US oil output set for sharp decline

General discussions of the systemic, societal and civilisational effects of depletion.

Re: US oil output set for sharp decline

Unread postby rockdoc123 » Tue 16 May 2017, 09:54:18

What I'm not really sure is how the finance work behind LTO. I assume operators contract bonds, which have a maturity date and an interest payment. When I try to estimate the gross product of an average well, considering it produce ultimately 200k bbls on average, you end up with $8 millions per well (considering a price of $40 per barrel). When I try to figure out what the costs are (drilling and fracking costs, interest of the bonds, lifting costs), I don't see fat profits here.

But they probably know what they do. I'm just not really sure.


Generally speaking the investments made by companies into unconventional are funded either by equity raised through issuing additional stock or through loans provided by banks. Those loans can take several forms which will have different rates attached. Mezzanine rates often apply to companies that don't have a lot of assets and are quite small and they usually have the highest rates. Preferred rate loans are available to companies who collaterize their holdings and have a high enough EBITDA that they have no problems carrying the loan requested. As an example CHK has substantial holdings (reserves and land) and traditionally have had no problem with carrying charges related to $20 billion in debt (probably annual payments of ~$130 MM or so compared to their $10 billion EBITDA before the price crash).

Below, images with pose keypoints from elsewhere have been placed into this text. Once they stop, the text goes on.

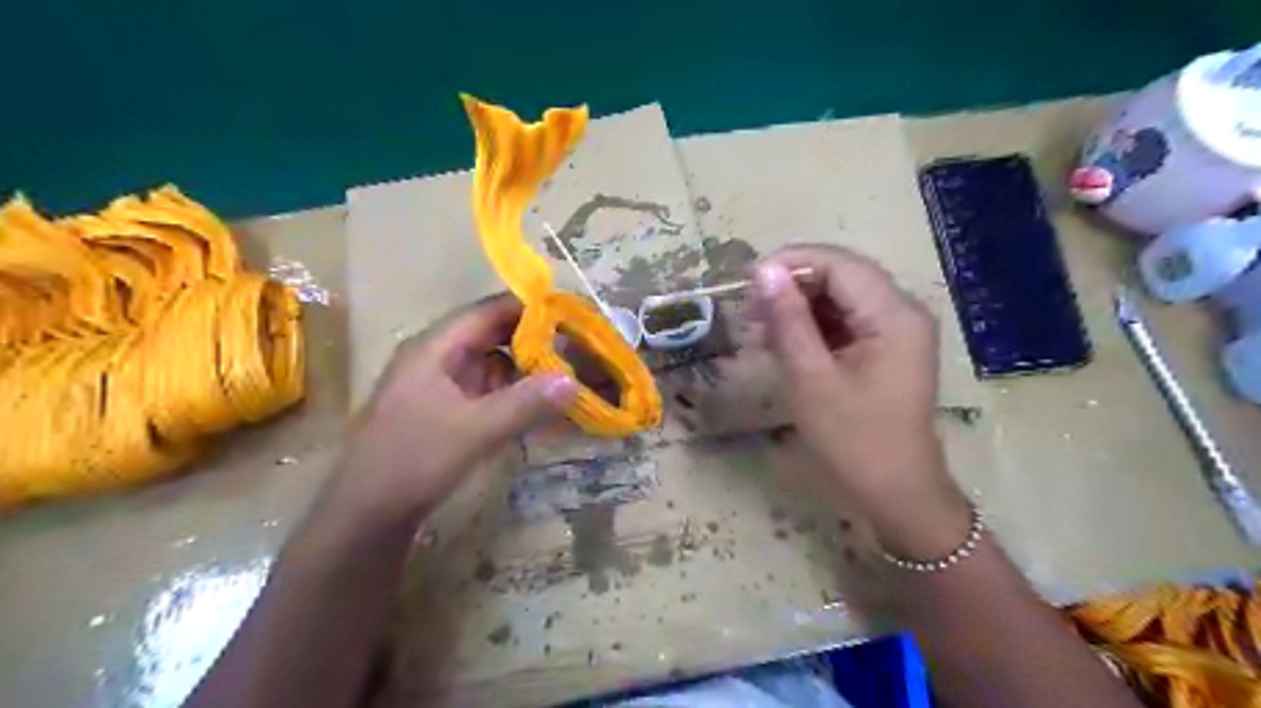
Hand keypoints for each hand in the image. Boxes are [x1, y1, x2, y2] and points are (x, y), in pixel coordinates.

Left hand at [324, 292, 579, 525]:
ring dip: (524, 369)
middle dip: (532, 340)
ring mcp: (438, 387)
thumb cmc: (413, 461)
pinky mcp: (444, 413)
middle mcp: (436, 359)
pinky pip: (486, 392)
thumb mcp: (475, 430)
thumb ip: (525, 404)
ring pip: (490, 365)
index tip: (569, 314)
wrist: (364, 517)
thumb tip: (572, 381)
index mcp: (434, 348)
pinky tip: (537, 406)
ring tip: (565, 375)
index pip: (487, 311)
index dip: (527, 308)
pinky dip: (512, 394)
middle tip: (576, 347)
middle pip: (491, 336)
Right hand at [754, 246, 968, 554]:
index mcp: (894, 315)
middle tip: (748, 308)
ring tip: (758, 327)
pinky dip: (812, 326)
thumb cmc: (853, 440)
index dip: (790, 263)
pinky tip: (782, 341)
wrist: (895, 494)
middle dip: (792, 285)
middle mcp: (902, 311)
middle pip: (841, 276)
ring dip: (798, 306)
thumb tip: (763, 271)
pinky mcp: (886, 348)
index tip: (745, 280)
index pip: (839, 264)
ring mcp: (896, 330)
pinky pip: (845, 321)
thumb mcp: (811, 378)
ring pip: (840, 297)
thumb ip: (787, 320)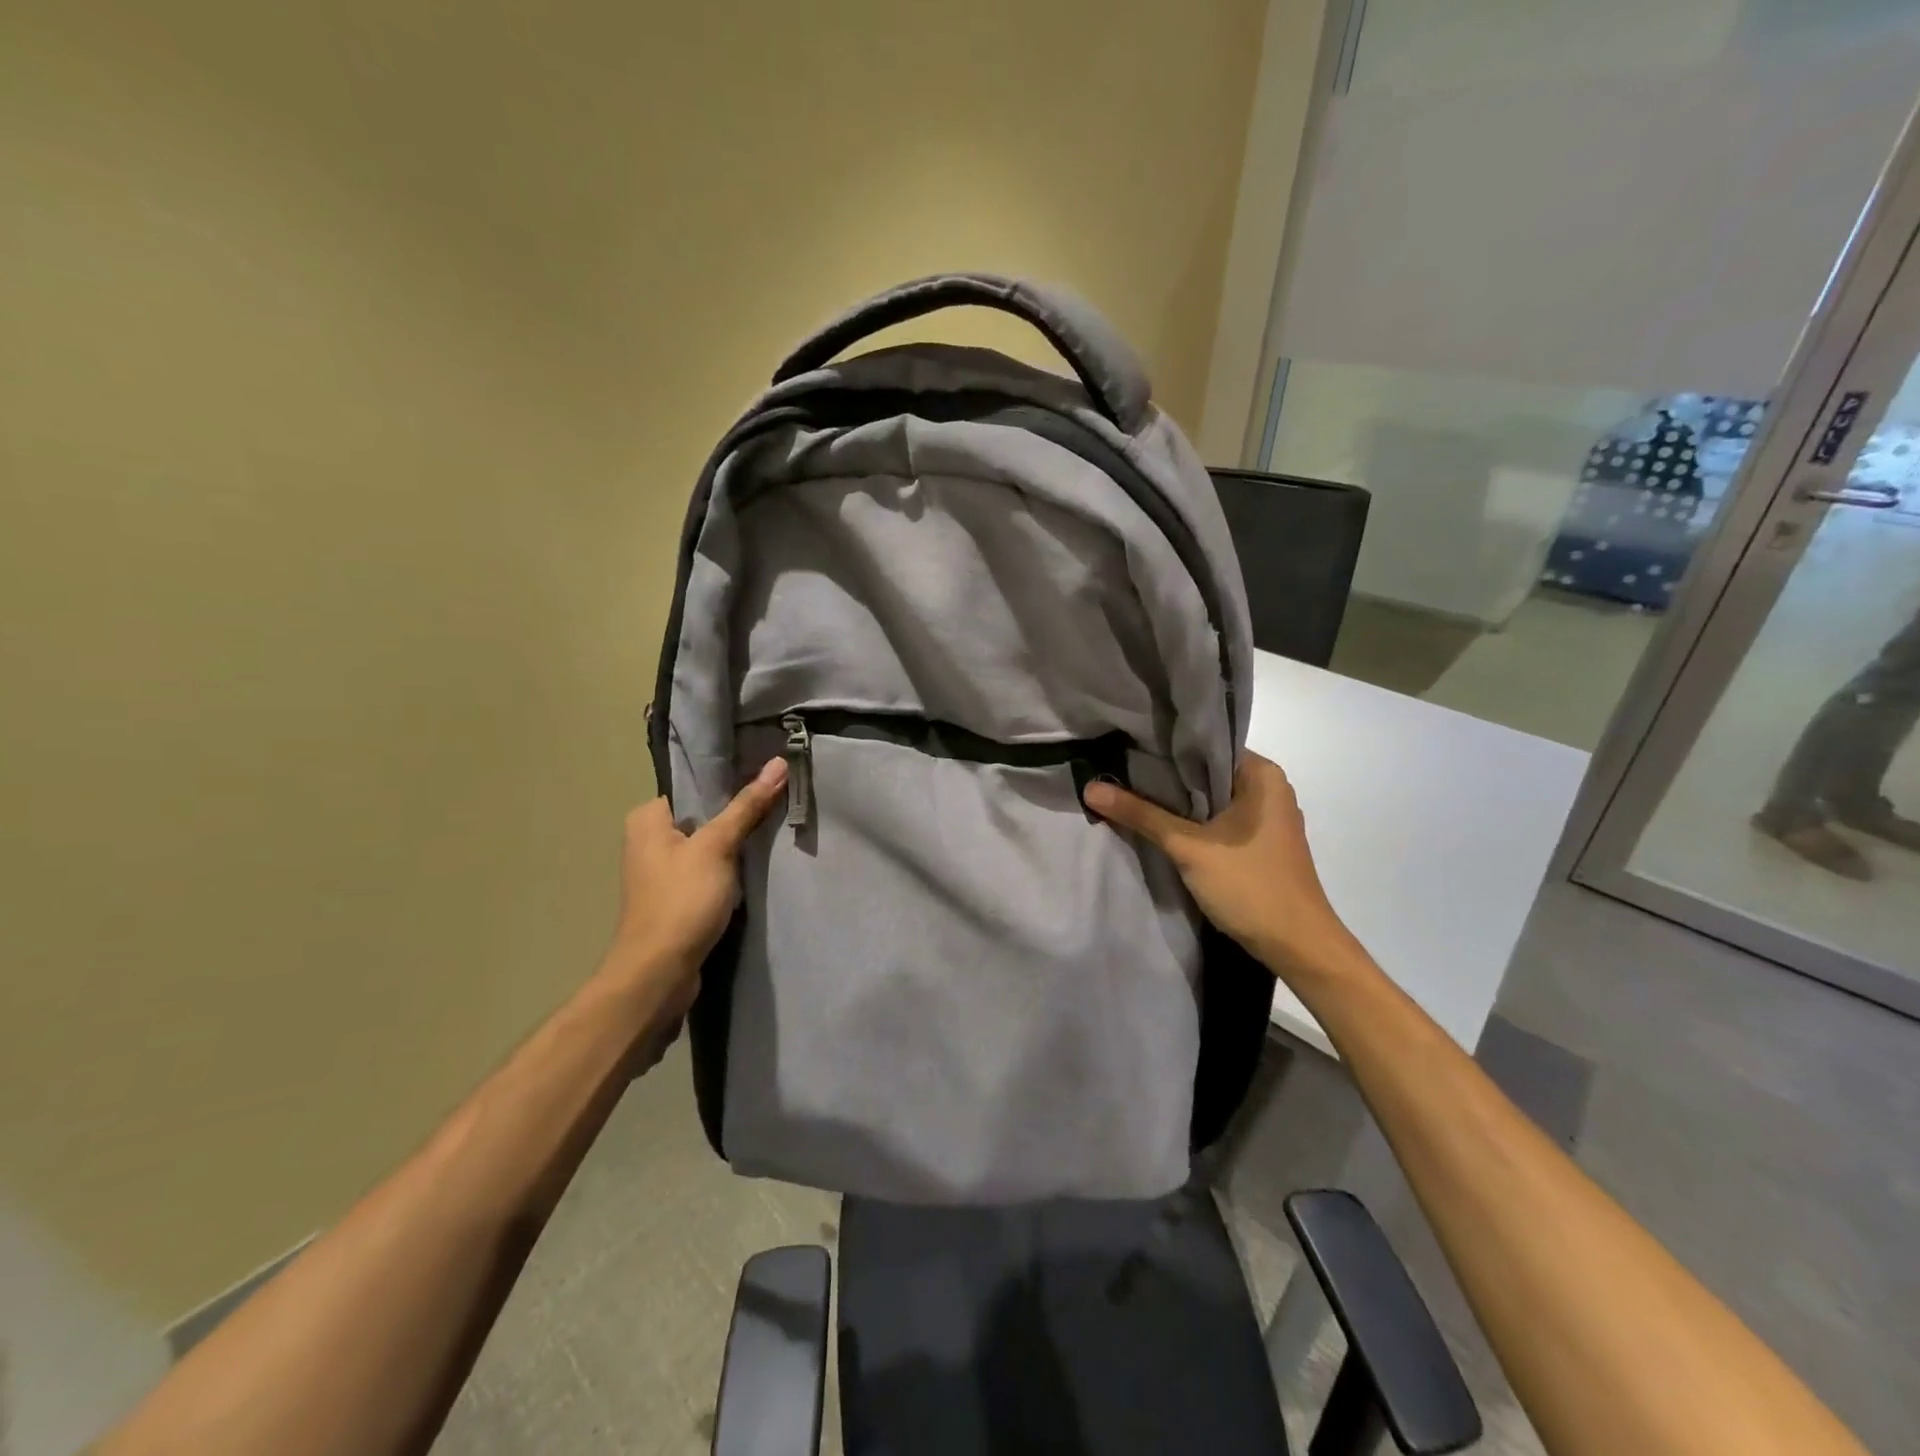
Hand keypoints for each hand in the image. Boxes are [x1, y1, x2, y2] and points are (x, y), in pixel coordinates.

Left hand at [599, 757, 788, 1016]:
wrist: (659, 973)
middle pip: (703, 815)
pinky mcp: (676, 898)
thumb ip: (747, 806)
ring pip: (708, 845)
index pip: (694, 786)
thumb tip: (778, 763)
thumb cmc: (681, 900)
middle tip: (779, 802)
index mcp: (648, 819)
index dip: (731, 781)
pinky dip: (729, 869)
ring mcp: (662, 872)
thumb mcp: (717, 846)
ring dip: (735, 843)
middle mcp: (648, 840)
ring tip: (774, 830)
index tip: (768, 777)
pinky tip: (754, 867)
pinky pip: (708, 871)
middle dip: (737, 813)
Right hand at [1083, 752, 1359, 982]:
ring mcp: (1267, 818)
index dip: (1163, 748)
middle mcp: (1269, 788)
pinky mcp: (1261, 844)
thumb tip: (1090, 788)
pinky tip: (1161, 826)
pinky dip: (1193, 822)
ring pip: (1211, 800)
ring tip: (1130, 794)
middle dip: (1165, 777)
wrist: (1299, 947)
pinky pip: (1220, 821)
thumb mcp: (1188, 847)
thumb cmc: (1250, 886)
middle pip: (1206, 773)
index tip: (1125, 748)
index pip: (1205, 745)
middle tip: (1117, 771)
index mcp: (1262, 774)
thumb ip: (1141, 814)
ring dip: (1177, 803)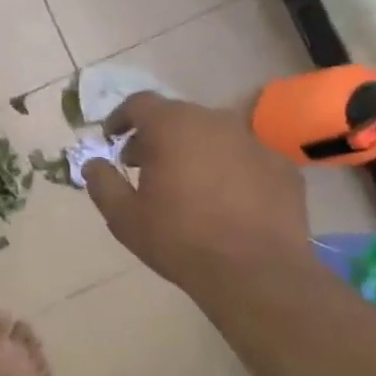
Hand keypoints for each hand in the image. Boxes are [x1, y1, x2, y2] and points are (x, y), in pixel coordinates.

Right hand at [82, 92, 310, 291]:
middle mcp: (215, 121)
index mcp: (172, 127)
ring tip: (186, 184)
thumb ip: (102, 184)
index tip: (112, 139)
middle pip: (178, 117)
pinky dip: (229, 169)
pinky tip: (225, 201)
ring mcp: (254, 141)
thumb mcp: (124, 217)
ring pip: (214, 135)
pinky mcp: (282, 165)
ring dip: (194, 150)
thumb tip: (93, 164)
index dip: (121, 118)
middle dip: (156, 136)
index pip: (139, 103)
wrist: (255, 271)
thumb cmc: (179, 240)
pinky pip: (245, 158)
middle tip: (144, 166)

There isn't any one answer to how profitable LTO is simply because each play is different and within each play there are better producing areas than elsewhere and also each company is in a different position in terms of whether they are producing lots of wells at predictable long term rates or whether they are a startup trying to drill new wells and bring them on production. The term break even cost refers to an all in measure of what it takes price wise to justify full exploration and development of a barrel of oil. It is an average measure over a given play (generally as used by the banks although some companies will calculate it based on their own holdings) so if the current price is higher than the average breakeven price for a given play you can imagine that "on average" those involved in the play are in the positive NPV space. Of course some companies won't be and others will have done much better due to all of the above reasons. To really understand this properly you need to go to the SEC filings for public companies chasing unconventionals. There is a bit of detective work involved but generally it is easy enough to tell if they are turning a profit based on just production alone (you need to ignore one time write downs, asset sales etc).